_STATED TASK_: Decide whether each statement agrees with the museum entry below on the Shimon Attie photograph, answering yes or no and quoting the deciding words: (a) the work is a chromogenic color print; (b) Attie was born in New York; (c) in The Writing on the Wall, Attie focused on the Jewish past of Berlin's prominent citizens.
══ SOURCE EXCERPT ══
- Artist/Maker:
- Shimon Attie
- Bio:
- American, b. 1957
- Title:
- Joachim-Ecke Auguststrasse: Slide projection of former Jewish resident, 1931, Berlin
- Date:
- 1992
- Medium:
- Chromogenic color print
- Dimensions:
- Sheet: 20 × 24 in. (50.8 × 61 cm) Image: 17 3/4 × 21 3/4 in. (45.1 × 55.2 cm)
- Credit Line:
- Gift of David Kluger, by exchange
- Accession Number:
- 1993-174
Not On View
Like many of the more provocative artists of the last two decades, Los Angeles-born Shimon Attie works in a range of disciplines and media. Archivist, historian, political scientist, and pedagogue are but some of the roles he fills-all crucial to the themes explored and meanings produced in his ambitious projects. Aesthetically rich, Attie's art embodies a well-orchestrated amalgam of conceptual thinking and sculptural handling in which he collapses performance with site specificity, photography with light projection. His synthetic work can be linked to the playful "curatorial" interventions of the 1960s Belgian conceptualist Marcel Broodthaers and to the politically engaged institutional critique of his African-American contemporary Fred Wilson.
Attie also is an artist-anthropologist, a practitioner who digs into historical archives and then reconfigures his nonartistic material into prodigious works of public sculpture. His well-known projections are at once ephemeral and monumental. Yet the photographs that Attie creates to record these intensively staged projections go well beyond their original documentary purposes. Brilliantly colored, perfectly composed, and dramatically lit, they are beautifully crafted objects that play out in a more intimate scale the artist's investigation of the fragile negotiations between history and memory.
Berlin was the stage for Attie's breakthrough work of 1991-93, The Writing on the Wall, which emerged from his reaction to Germany's resuscitated capital. In the early wake of the unification of the bustling and formerly bifurcated city, a dark, brooding, and broken Berlin made a striking contrast with Attie's dizzying trajectory of pasts, both remembered and buried. As an American Jew, Attie became particularly interested in Berlin's Jewish past, but not in the Jewish past of its politically, socially, or economically prominent citizens. Those legendary heroes and heroines, with names like Mendelssohn, Benjamin, and Rathenau, had already become a cherished part of Berlin's and Germany's official history.
═══
══ EXTRACTED ENTRIES ══
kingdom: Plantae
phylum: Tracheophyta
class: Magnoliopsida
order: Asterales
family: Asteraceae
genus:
═══
_SOLUTION FOR THIS PROBLEM_:
(a) Yes: "Chromogenic color print"
(b) No: "Los Angeles-born Shimon Attie"
(c) No: "but not in the Jewish past of its politically, socially, or economically prominent citizens"